UMEM Educational Pearls

Question

Bottom Line:

  1. The most often cited meta-analysis regarding route of PPI use in bleeding peptic ulcer disease evaluates rebleeding AFTER endoscopic treatment and only ulcers with high-risk features.  There is no good data on optimal pre-endoscopy dosing.
  2. These studies appear to show non-inferiority of intermittent dosing with a trend towards superiority when compared with continuous dosing.
  3. The proper dosing, frequency, and route of intermittent PPI use is widely variable without good data on an optimal regimen.
  4. ED decision of intermittent vs continuous PPI should consider other patient factors including severity of illness, compatibility of IV lines (pantoprazole is often incompatible), and patient disposition.

 

 

Answer

Continuous vs intermittent dosing of PPIs in bleeding peptic ulcer disease

There continues to be debate as to the optimal dose, frequency, and route of proton pump inhibitors (PPIs) in bleeding ulcers, especially prior to endoscopy.  Multiple guidelines including from the American Journal of Gastroenterology continue to recommend continuous dosing of PPIs.1,2,3  However, multiple studies appear to show at least non-inferiority when compared with intermittent dosing of PPIs.

The most frequently cited study for non-inferiority is a meta-analysis of 13 randomized control trials by Sachar et al. which evaluated PPI use in patients presenting with upper GI bleeds who were endoscopically found to have a bleeding gastric or duodenal ulcer with high risk features (active bleeding, non-bleeding visible vessel, or adherent clot)4.  There was non-inferiority of intermittent dosing in rebleeding, need for repeat endoscopy/surgery, RBC transfusions, and mortality with a non-statistically significant trend towards superiority of intermittent dosing.

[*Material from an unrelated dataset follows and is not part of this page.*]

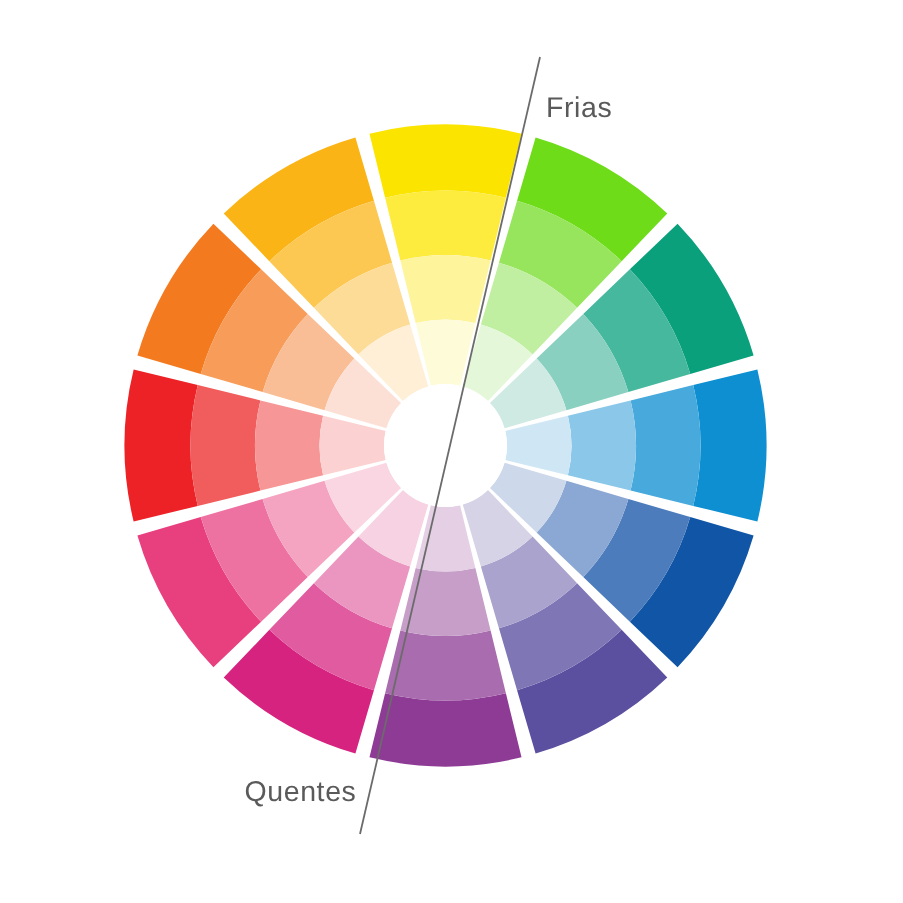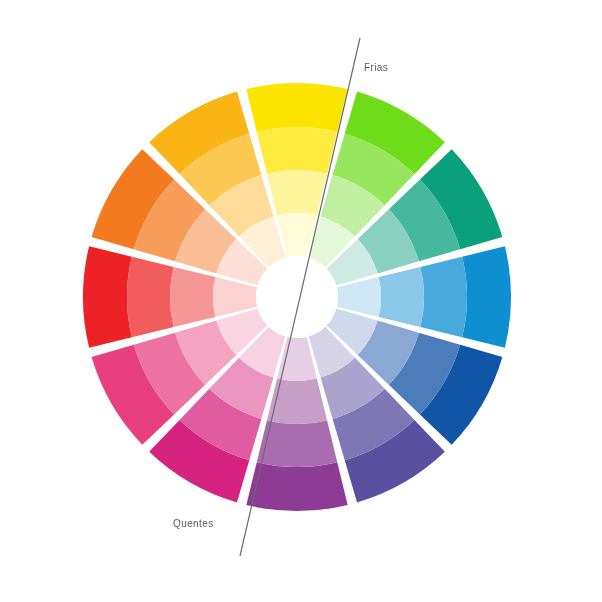"Frias" .axis-label { font-size: 10px -> 19px }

However, the patients were only randomized to continuous vs intermittent dosing AFTER endoscopic treatment.  In addition, the dosing regimen of intermittent dosing was quite variable.

 

Continuous dosing:

  • All studies used 80mg IV bolus followed by IV drip at 8mg/hr

Intermittent dosing:

  • 1 study used 40mg IV Q12H
  • 2 studies used 40mg PO Q12H
  • 1 study used 20mg PO Q12H
  • 5 studies used loading dose of 80mg IV or PO followed by 40-80mg IV or PO Q6H-Q12H
  • 4 studies used 40mg IV daily

 

Bottom Line:

  1. The most often cited meta-analysis regarding route of PPI use in bleeding peptic ulcer disease evaluates rebleeding AFTER endoscopic treatment and only ulcers with high-risk features.  There is no good data on optimal pre-endoscopy dosing.
  2. These studies appear to show non-inferiority of intermittent dosing with a trend towards superiority when compared with continuous dosing.
  3. The proper dosing, frequency, and route of intermittent PPI use is widely variable without good data on an optimal regimen.
  4. ED decision of intermittent vs continuous PPI should consider other patient factors including severity of illness, compatibility of IV lines (pantoprazole is often incompatible), and patient disposition.

References

References:

  1. Laine L, Jensen DM. Management of patients with ulcer bleeding. Am J Gastroenterol. 2012;107(3):345-60.
  2. Barkun A, Bardou M, Marshall JK. Consensus recommendations for managing patients with nonvariceal upper gastrointestinal bleeding. Ann Intern Med. 2003;139(10):843-57.
  3. Barkun AN, Bardou M, Kuipers EJ, et al. International consensus recommendations on the management of patients with nonvariceal upper gastrointestinal bleeding. Ann Intern Med. 2010;152(2):101-13.
  4. Sachar H, Vaidya K, Laine L. Intermittent vs continuous proton pump inhibitor therapy for high-risk bleeding ulcers: a systematic review and meta-analysis. JAMA Intern Med. 2014;174(11):1755-62.